• **RECORD EXTRACTS**
* * *

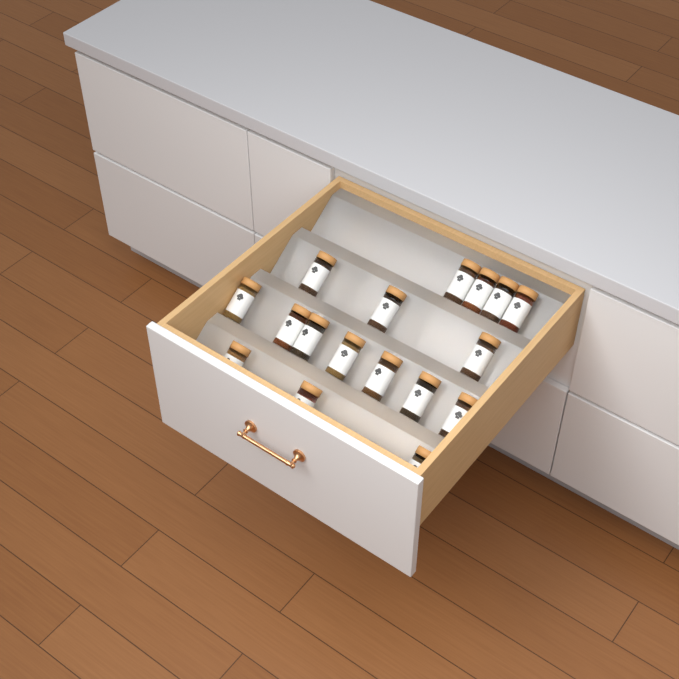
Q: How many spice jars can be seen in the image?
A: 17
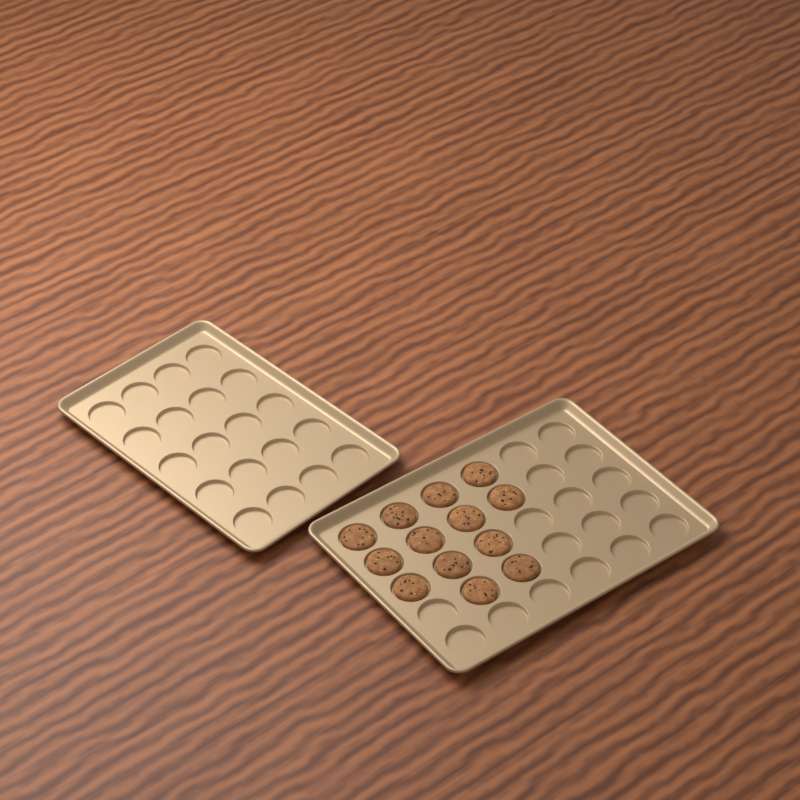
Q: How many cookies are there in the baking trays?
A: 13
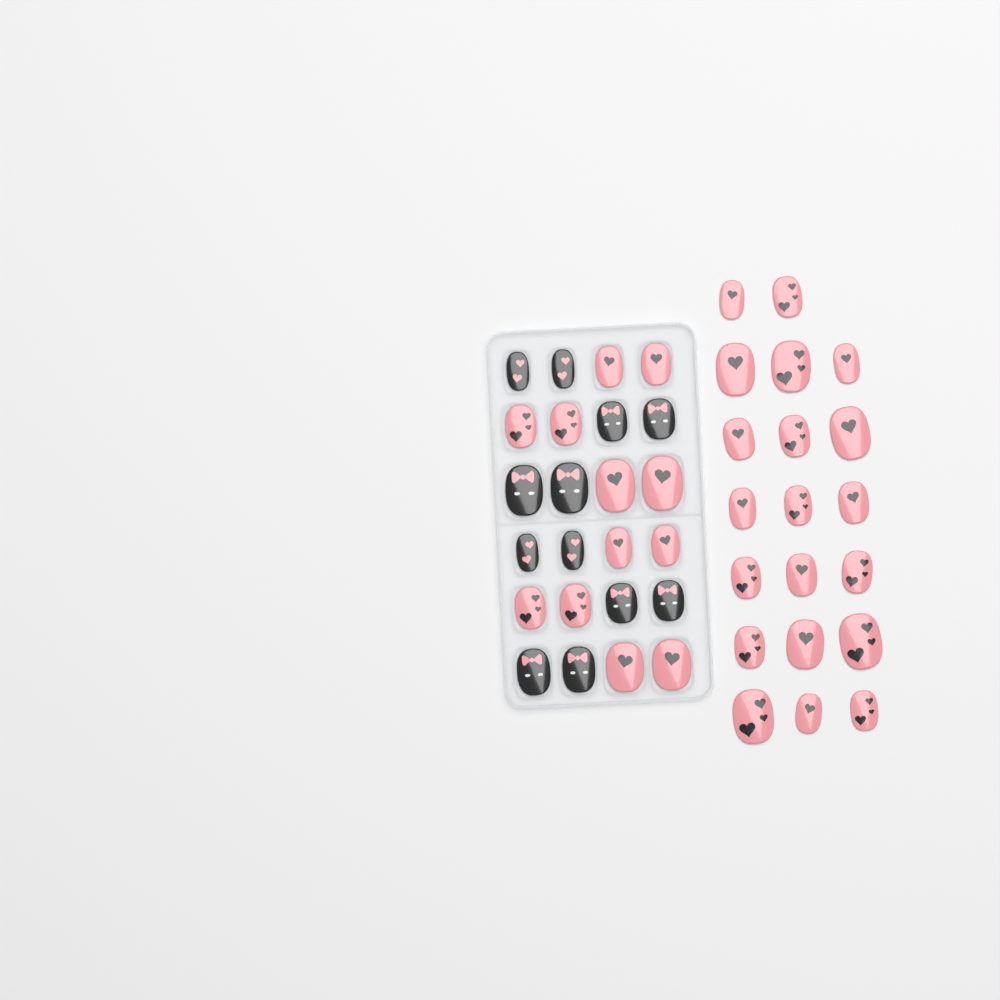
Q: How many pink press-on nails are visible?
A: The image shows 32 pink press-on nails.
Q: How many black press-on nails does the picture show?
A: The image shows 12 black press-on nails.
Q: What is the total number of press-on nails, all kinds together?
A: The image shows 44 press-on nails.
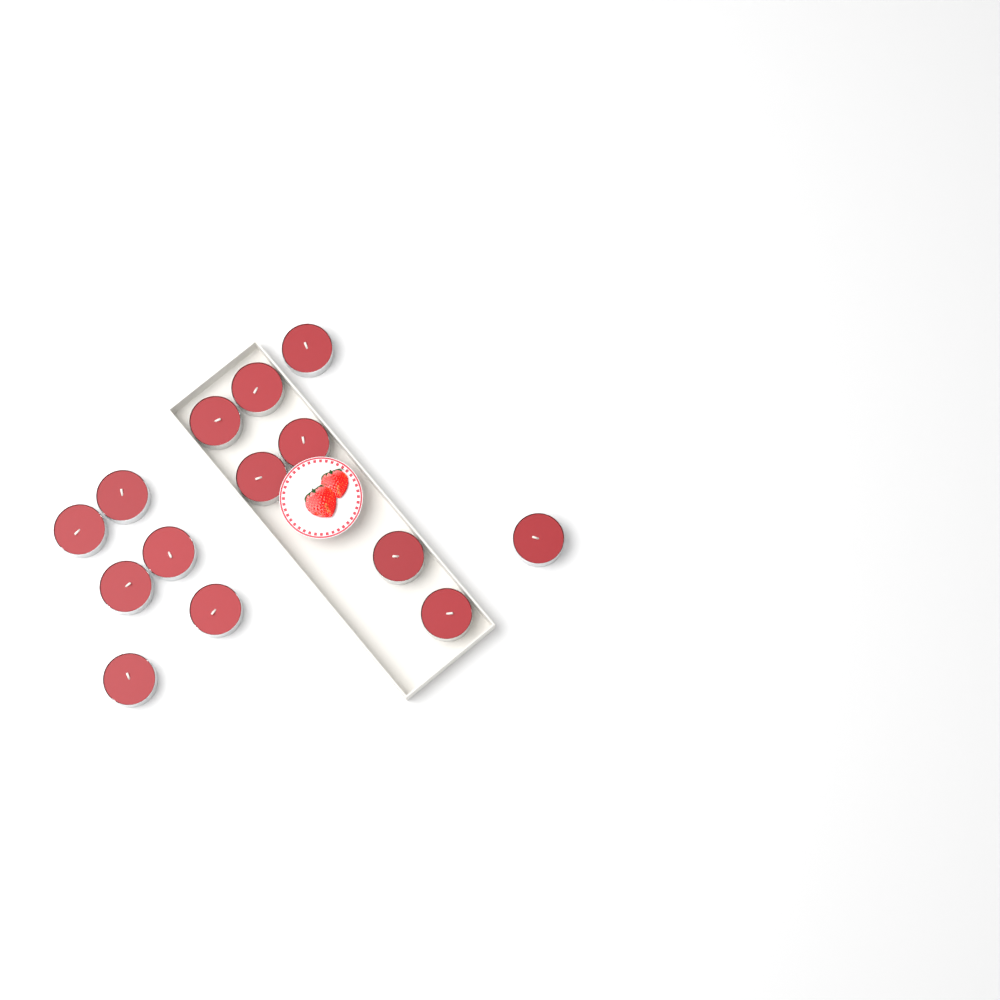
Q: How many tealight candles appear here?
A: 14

* * *

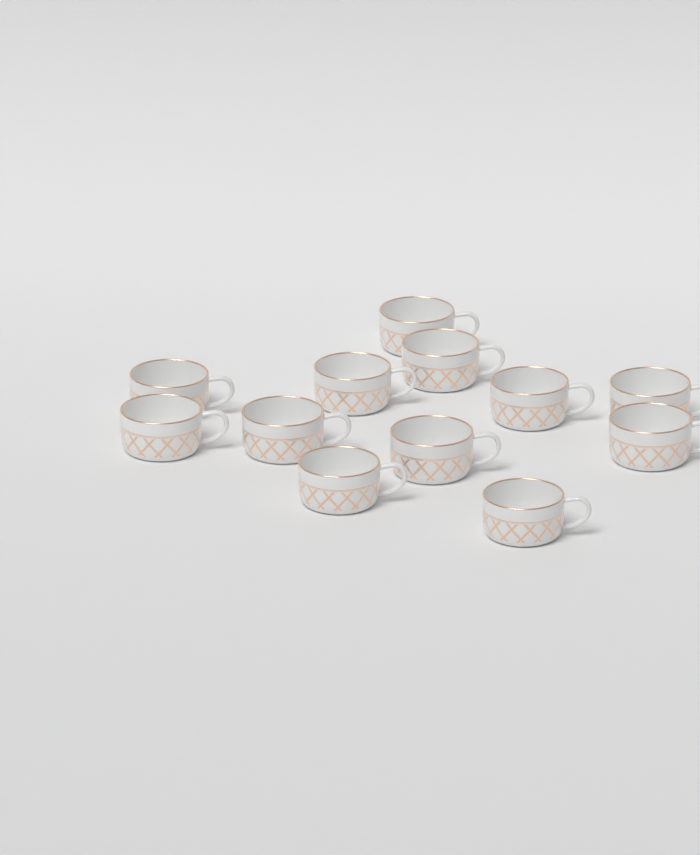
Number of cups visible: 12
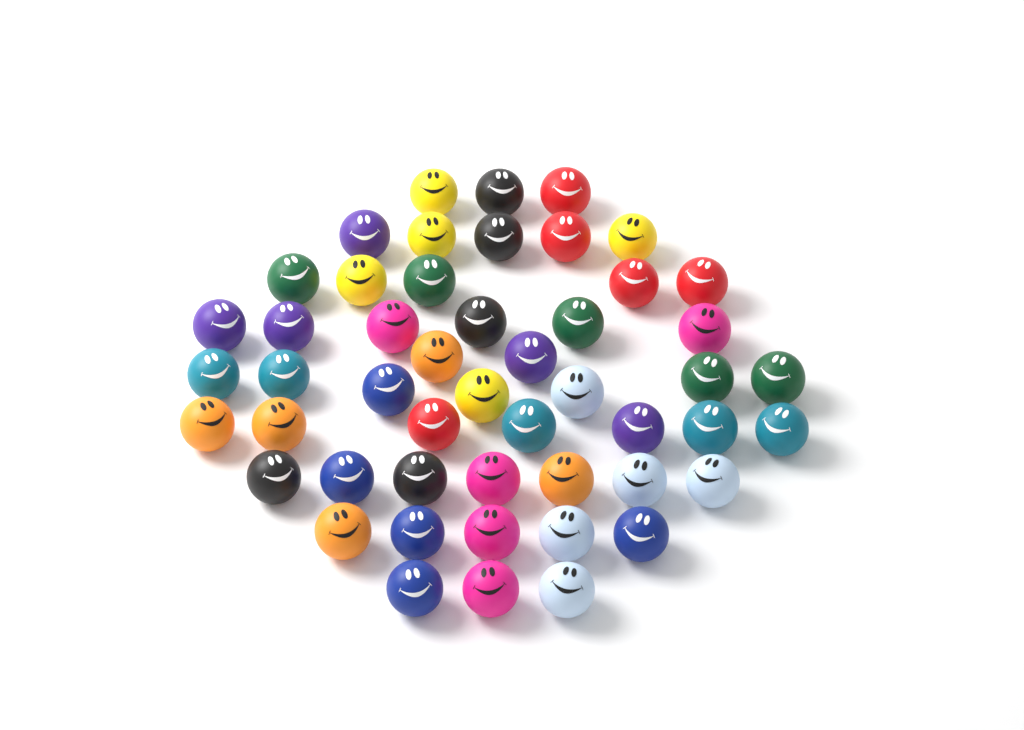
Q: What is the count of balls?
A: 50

* * *

• **INSTRUCTION**
Could you rewrite the records from "Q: How many pink press-on nails are visible?" through "A: The image shows 12 black press-on nails.", with "press-on nails" changed to "stick-on nails" and everything else left the same?

• **COMPLETE OUTPUT**
Q: How many pink stick-on nails are visible?
A: The image shows 32 pink stick-on nails.
Q: How many black stick-on nails does the picture show?
A: The image shows 12 black stick-on nails.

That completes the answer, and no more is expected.